I used to sleep with two comfort items: “Pooh” (a stuffed pooh bear with long–faded lettering on his red shirt) and the cleverly named “Pillow” (a small pink pillow with a pouch trimmed in lace). It didn’t feel right to bring them with me when I started college—I had NO idea what I’d be getting up to in my Quad double, but was fairly certain that I wouldn’t want the two most important objects of my childhood to be privy to any of it. They (and I) were still suffering from the trauma of a jarring afternoon 8 years earlier at summer camp, when I returned to my bunk to find that another girl had laid them on the floor in the middle of a circle of red duct tape with an “X” going through the center.
This incident, albeit completely psychopathic, was motivated by how overprotective I used to be of Pooh and Pillow. Now, although I still often bring them to bed when I’m home, the strict rules I used to impose on who could touch them, what surfaces they could lie on, etc. have been all but discarded. Slowly, like everyone else, I am outgrowing my childhood comfort items. They are a comfort, but not a necessity.
Psychologists call these types of comforts “transitional objects”. In childhood, transitional objects protect us against the threat of separation anxiety that a small kid might feel when their parents leave for work or drop them off at school. The way that a child interacts with transitional objects can even be indicative of how they will approach relationships with other people later in their lifetime. They provide us with some of our first experiences of consistent emotional connection, which is why we consider it “normal” to abandon them as we get older in favor of closer connections with other humans.
The gradual shedding of comfort items may be standard, but it is by no means universal. My mother, a physician, has always shared stories at the dinner table of interesting encounters with patients.

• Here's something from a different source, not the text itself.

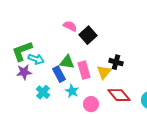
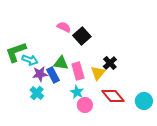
black cross: (116, 62) -> (110, 63), turned 32
purple star: (24, 72) -> (40, 74), moved
cyan star: (72, 91) -> (77, 92), moved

The most memorable of these has been the story of a woman who, when asked by my mother how she was doing, responded, “I’m having a hard time…I’m not sleeping because Ernie’s at the doll hospital.”
Confused, my mom pressed this woman further, eventually getting her to reveal that she’d been sleeping with the same stuffed Ernie doll (of Sesame Street fame) since childhood. Her husband also had a stuffed toy from childhood, and only a week without hers while sending it out for repairs had pushed this woman nearly over the edge.
So why does this woman’s attachment to Ernie mean so much to her, even into adulthood? As it turns out, she isn’t as different as you might think from those of us who “moved on” from our first teddy bears or “blankies” (people who had “blankies”: did you all think you were original when you came up with that name? Seriously curious). Developmental psychologist Mark Brenner claims that we never fully abandon transitional objects or their presence in our lives. Rather, as we get older, we identify new objects that take on a similar sentimental value. You might not “cuddle” per se with a wedding band or the sign you drunkenly ripped off of your freshman dorm’s door during Hey Day, but the act of tying ourselves to objects in an emotional sense keeps us locked into the world in a way another person might not be able to.
The idea of “essentialism” suggests that to many of us, objects might be more than just their physical properties. Consider the items that have emotional significance to you. If someone offered you a trade for exact replicas of those items, even without wear or tear that the originals may have, would you take it? Bruce Hood of the University of Bristol has conducted various studies on this dilemma since 2007, all of which almost guarantee that your response would be a firm no.
So, let’s all agree not to give adults with stuffed animals such a hard time. Barring extreme cases where other areas of your life are affected (like the woman who suffered from crippling insomnia in Ernie’s absence), caring about your stuffed animals is psychologically normal and healthy, no matter your age. Your teddy bear and your Riepe hall sign will never leave you, and we could all use a good cuddle every once in a while.